We assessed the completeness and accuracy of R. nymphaeae genome assembly from five aspects. First, the summary statistics of the genome assembly revealed that the longest contig reaches 47.9 Mb, contig N50 reaches 12.7 Mb, and 38 contigs are longer than 1 Mb, constituting 98.45% of the assembly. All these data indicate that this assembly is one of the highest contiguous genome assemblies among 14 aphids that were in comparison (Supplementary Data 2). Second, the blob plots show that contaminant contigs, which were mainly from symbiotic bacteria, were completely removed from the assembly (Supplementary Figs. 1 and2). Third, using Merqury (v 1.3)54, we estimated the base-level accuracy and completeness of the R. nymphaeae assembly by comparing k-mers from the final assembly to those in the PacBio HiFi reads. Merqury reported a consensus quality (QV) of 69 and a completeness of 96.15% for the R. nymphaeae assembly, as visualized by the spectra-cn plot (Supplementary Fig. 3). In the spectra-cn plot, a homozygous peak was found at 90X coverage, suggesting a highly complete and accurate assembly. Fourth, the BUSCO evaluation indicated that 97.5% of gene orthologs (97% are single copy and 0.5% are duplicated) are present in the R. nymphaeae genome assembly (Supplementary Table 1). Lastly, the mapping rate of RNA-seq and Iso-seq reads are as high as 95.85% and 95.98%, respectively. These results, together, support our conclusion of a high-quality genome assembly.
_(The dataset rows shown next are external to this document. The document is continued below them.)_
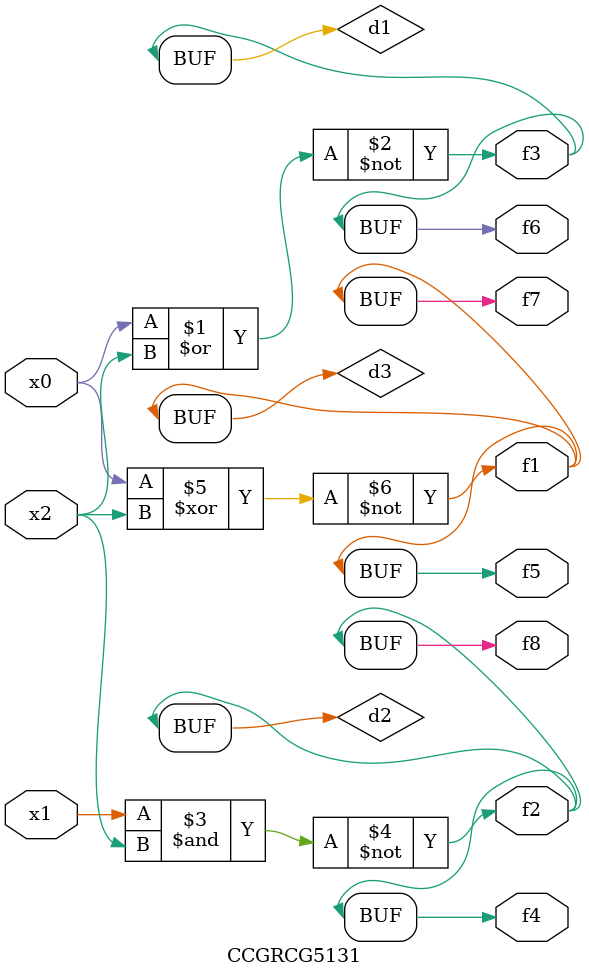
<source format=v>
module CCGRCG5131(
	input x0, x1, x2,
	output f1, f2, f3, f4, f5, f6, f7, f8
);

	wire d1, d2, d3;

	nor (d1, x0, x2);
	nand (d2, x1, x2);
	xnor (d3, x0, x2);
	assign f1 = d3;
	assign f2 = d2;
	assign f3 = d1;
	assign f4 = d2;
	assign f5 = d3;
	assign f6 = d1;
	assign f7 = d3;
	assign f8 = d2;
endmodule

</source>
Two methods were adopted to check the quality of protein-coding gene annotation in the R. nymphaeae genome assembly. First, BUSCO evaluation was used again, but this time under the “-m proteins” mode, and it suggested that the completeness of the annotation reached 95.3% (94.1% are single copy and 1.2% are duplicated, Supplementary Table 1). Second, DOGMA, a tool that assesses predicted proteins based on the conserved protein domains, indicated that 85.03% of conserved domains could be found in the R. nymphaeae gene annotation.